Iowa Lieutenant Governor Adam Gregg today toured a performance hall in Forest City that is now serving as temporary classroom space for Waldorf University students.
Dan May, the facility manager for the Boman Fine Arts Center, says it’s also being used as space for meetings. “This building, while being shuttered for performances and for the community, is very busy right now,” May says.
The theater has seating for 630. It’s now limited to about 100 people.
“We have transitioned into more of an academic space and more of a meeting space,” May says, “because it’s one of the few places in the area that has enough space that people can spread out and be socially distanced.”
There was a tense moment during the lieutenant governor’s visit as a passerby – who introduced herself as a teacher – first thanked Gregg for wearing a face mask, but criticized the Reynolds Administration for how it has handled the start of school for Iowa high school and college students, then the woman walked away. Later, a reporter asked Gregg about the state’s response to the coronavirus.

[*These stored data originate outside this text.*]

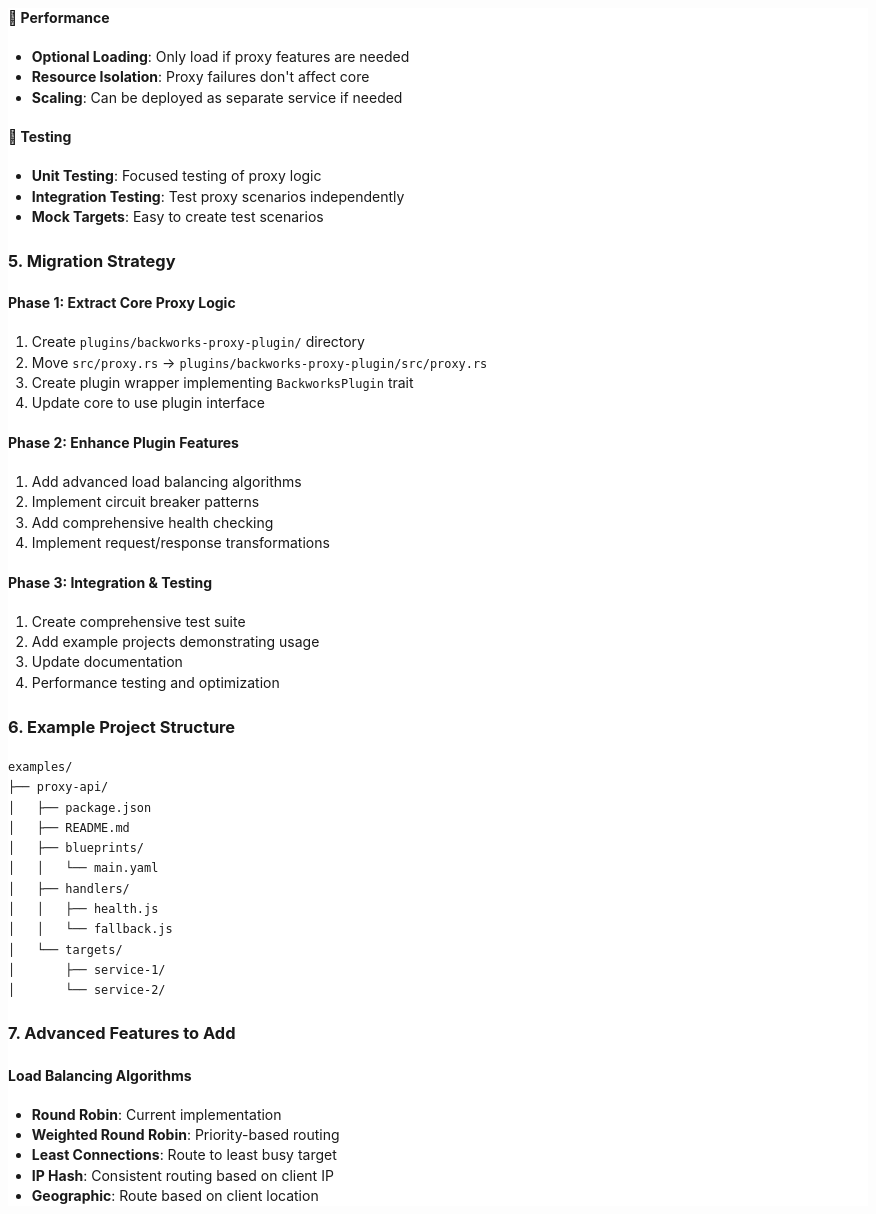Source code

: #### **🚀 Performance**
- **Optional Loading**: Only load if proxy features are needed
- **Resource Isolation**: Proxy failures don't affect core
- **Scaling**: Can be deployed as separate service if needed

#### **🧪 Testing**
- **Unit Testing**: Focused testing of proxy logic
- **Integration Testing**: Test proxy scenarios independently
- **Mock Targets**: Easy to create test scenarios

### **5. Migration Strategy**

#### **Phase 1: Extract Core Proxy Logic**
1. Create `plugins/backworks-proxy-plugin/` directory
2. Move `src/proxy.rs` → `plugins/backworks-proxy-plugin/src/proxy.rs`
3. Create plugin wrapper implementing `BackworksPlugin` trait
4. Update core to use plugin interface

#### **Phase 2: Enhance Plugin Features**
1. Add advanced load balancing algorithms
2. Implement circuit breaker patterns
3. Add comprehensive health checking
4. Implement request/response transformations

#### **Phase 3: Integration & Testing**
1. Create comprehensive test suite
2. Add example projects demonstrating usage
3. Update documentation
4. Performance testing and optimization

### **6. Example Project Structure**

```
examples/
├── proxy-api/
│   ├── package.json
│   ├── README.md
│   ├── blueprints/
│   │   └── main.yaml
│   ├── handlers/
│   │   ├── health.js
│   │   └── fallback.js
│   └── targets/
│       ├── service-1/
│       └── service-2/
```

### **7. Advanced Features to Add**

#### **Load Balancing Algorithms**
- **Round Robin**: Current implementation
- **Weighted Round Robin**: Priority-based routing
- **Least Connections**: Route to least busy target
- **IP Hash**: Consistent routing based on client IP
- **Geographic**: Route based on client location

“I’m very proud of the way that Governor Reynolds has led our state during this unprecedented global pandemic,” Gregg replied. “These are issues that none of us could have anticipated as we headed into 2020 and I think she’s led us very admirably and had to make some really difficult decisions in light of the situation we face and I think she’s struck an appropriate balance as she balances things like public health concerns and economic concerns and education concerns.”
The Boman Fine Arts Center Gregg in Forest City was partly financed with a state grant. Construction on the center began in the spring of 2017 and its official grand opening was in the fall of 2018.
“The thing that really makes this project stand out is the amazing amount of partners,” Gregg said. “It took a strong community and strong community organizations coming together. You have Waldorf University as a big part of it and, of course, very generous benefactors who helped make a project like this a reality.”
The state grant of nearly $625,000 accounted for about six percent of the nearly $10 million cost of the project.